* TASK INSTRUCTIONS
Could you rewrite the data below as a Markdown table with the columns Row and Entry, numbering the remaining lines consecutively from 1? Skip blank lines, and leave the pictures out of the answer.

* INPUT DATA
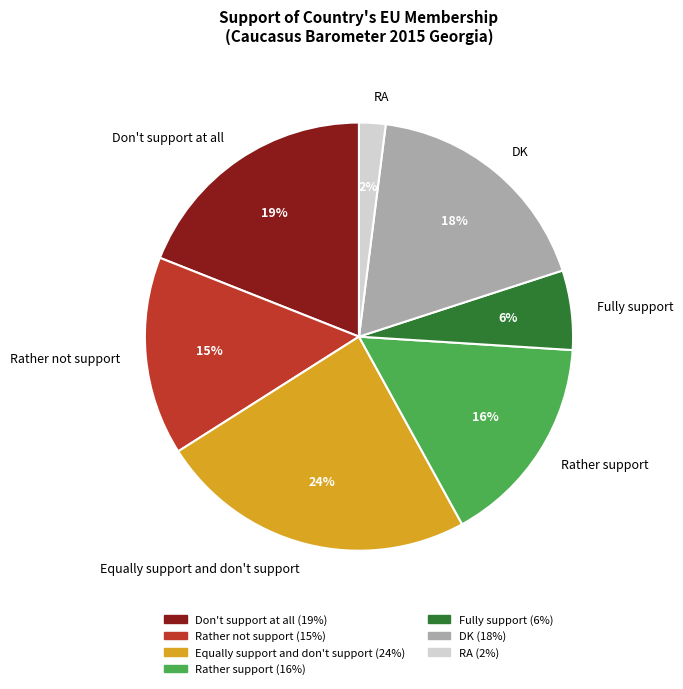

True or false: Fully support accounts for 6% of the total.

True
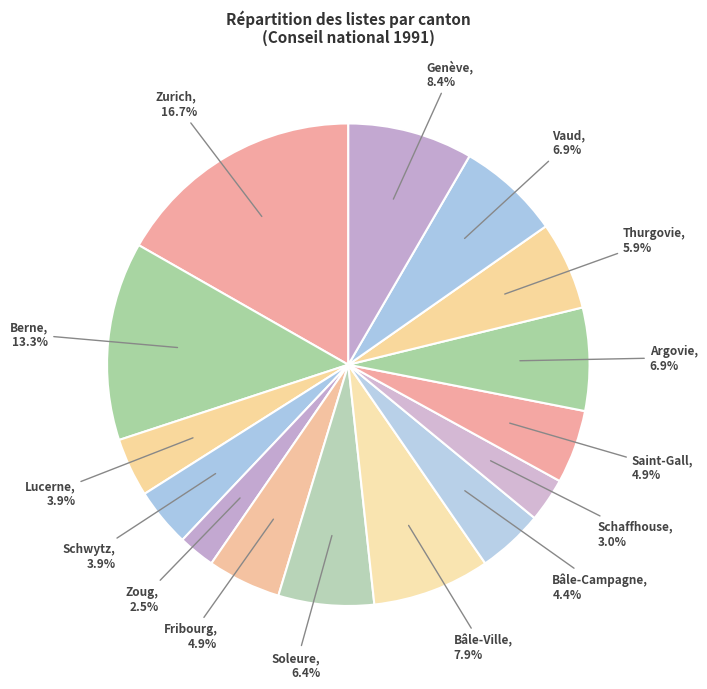

To the nearest percent, what is the average slice percentage?

7%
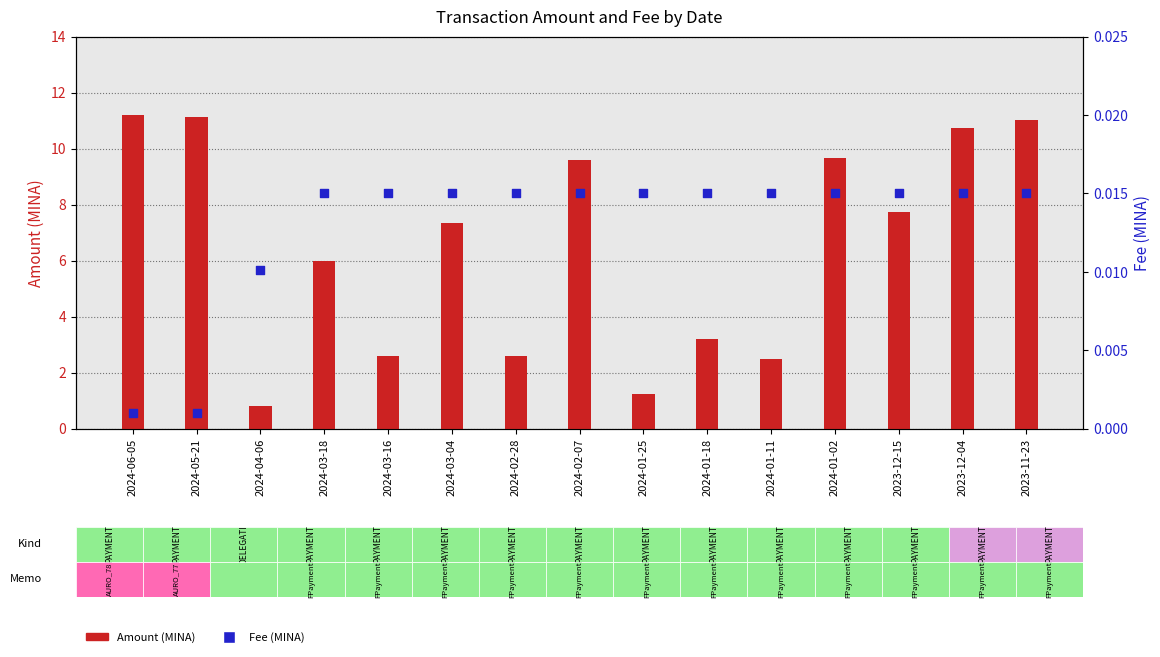

Which series reaches the minimum Y coordinate?

Fee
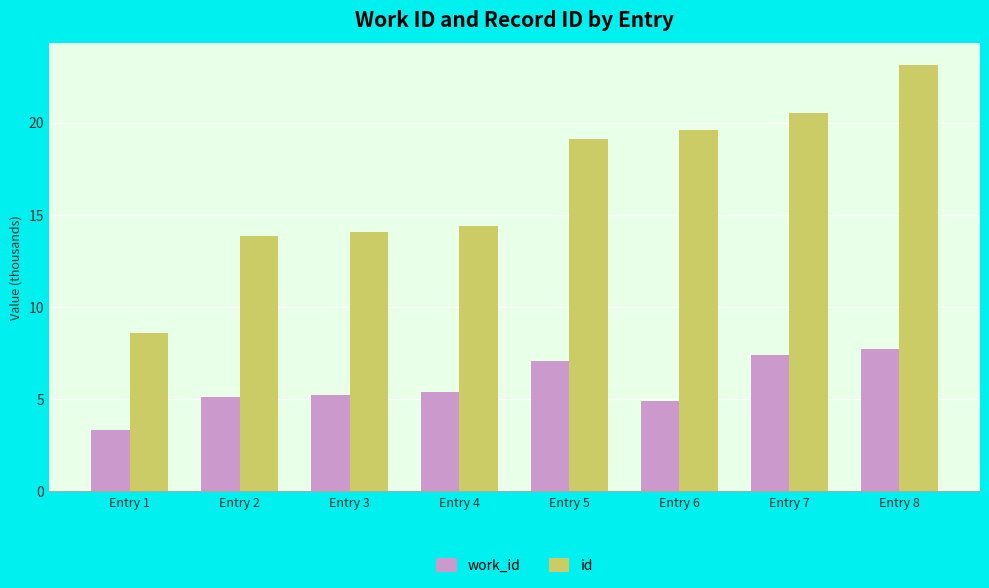

Which series has the largest range (max minus min)?

id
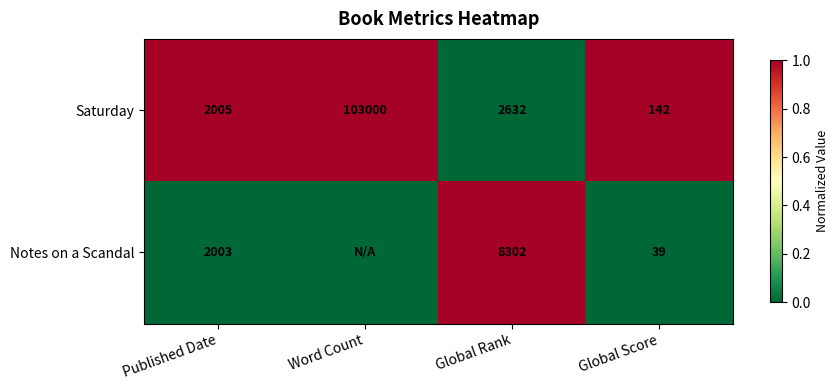

What is the spread (max minus min) of values at Global Rank?

5670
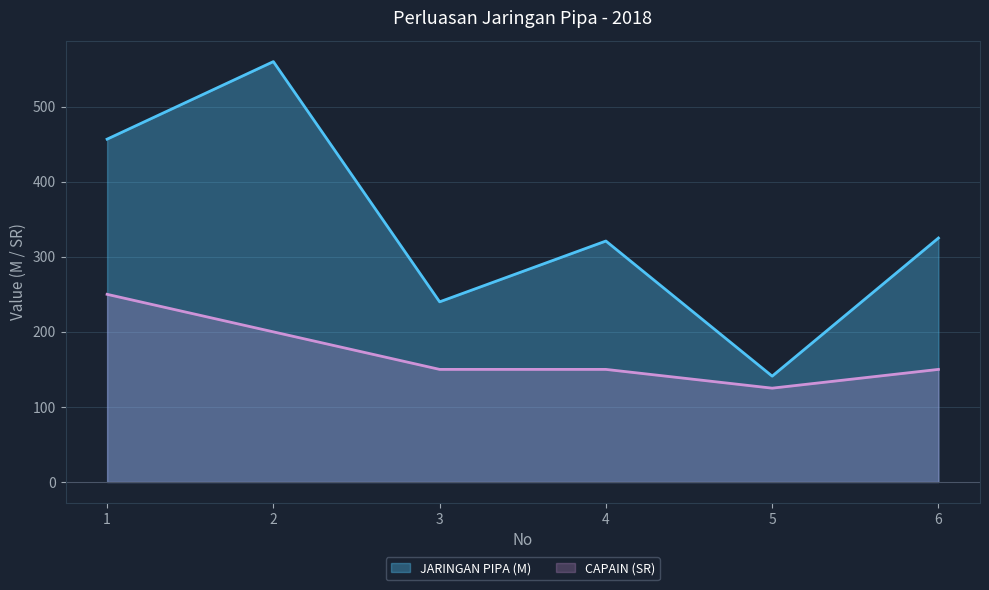

Is it true that JARINGAN PIPA (M) equals 909.1 at 2?

False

* EXERCISE OUTPUT
| Row | Entry |
|---|---|
| 1 | True or false: Fully support accounts for 6% of the total. |
| 2 | True |
| 3 | To the nearest percent, what is the average slice percentage? |
| 4 | 7% |
| 5 | Which series reaches the minimum Y coordinate? |
| 6 | Fee |
| 7 | Which series has the largest range (max minus min)? |
| 8 | id |
| 9 | What is the spread (max minus min) of values at Global Rank? |
| 10 | 5670 |
| 11 | Is it true that JARINGAN PIPA (M) equals 909.1 at 2? |
| 12 | False |